- Try it:
According to the text on babies' emotions, from what age is a baby likely to give loving cuddles?

─── Text provided ───

Your baby’s emotions will often be expressed through play. Learn how you can help your child explore her feelings and the world around her.
What to expect
Your baby is likely to:
- laugh aloud (at 2-4 months)
- begin to withdraw from strangers (at about eight months)
- prefer you to any other adult and be clingy towards you (from about eight months)
- experience increased anxiety with new people, called stranger anxiety (from about eight months)
- give loving cuddles (from 10 months)
- experience increased separation anxiety, even when you just walk out of the room in your own home (from 10-18 months)
- experience fear for the first time (from 12 months)
- start to verbally express how she feels, such as saying ‘sore’ for pain or ‘yay’ for happy (from about 14 months).
Play ideas to encourage the exploration of feelings
Play is one of the best ways for young children to find out about and express their feelings. There are some great ways to encourage your child to express his emotions – but keep in mind that play is mostly about having fun!
Messy play with sand, mud, paints and other gooey substances can help your baby get used to the way different things make her feel.
- Messy play can also help your baby express upset feelings. He can slap mud around, slosh water angrily and stamp on it all if he wants to.
- Your baby can act out her feelings with puppets or toys.
- If you take your baby to a park or an open space where he can crawl, roll and explore different things, he’ll be able to release his emotions. This is something he’ll want to do more and more as he becomes a toddler.

─── Excerpted records ───

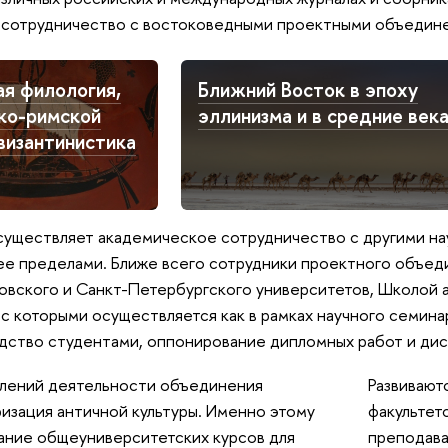
я сотрудничество с востоковедными проектными объеди
я филология,
Ближний Восток в эпоху
ко-римской
эллинизма и в средние век
византинистика
уществляет академическое сотрудничество с другими нау
а ее пределами. Ближе всего сотрудники проектного объе
вского и Санкт-Петербургского университетов, Школой 
с которыми осуществляется как в рамках научного семинар
дство студентами, оппонирование дипломных работ и дисс
влений деятельности объединения
Развивают
ризация античной культуры. Именно этому
факультет
ание общеуниверситетских курсов для
преподава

───

- Completed exercise:
From 10 months.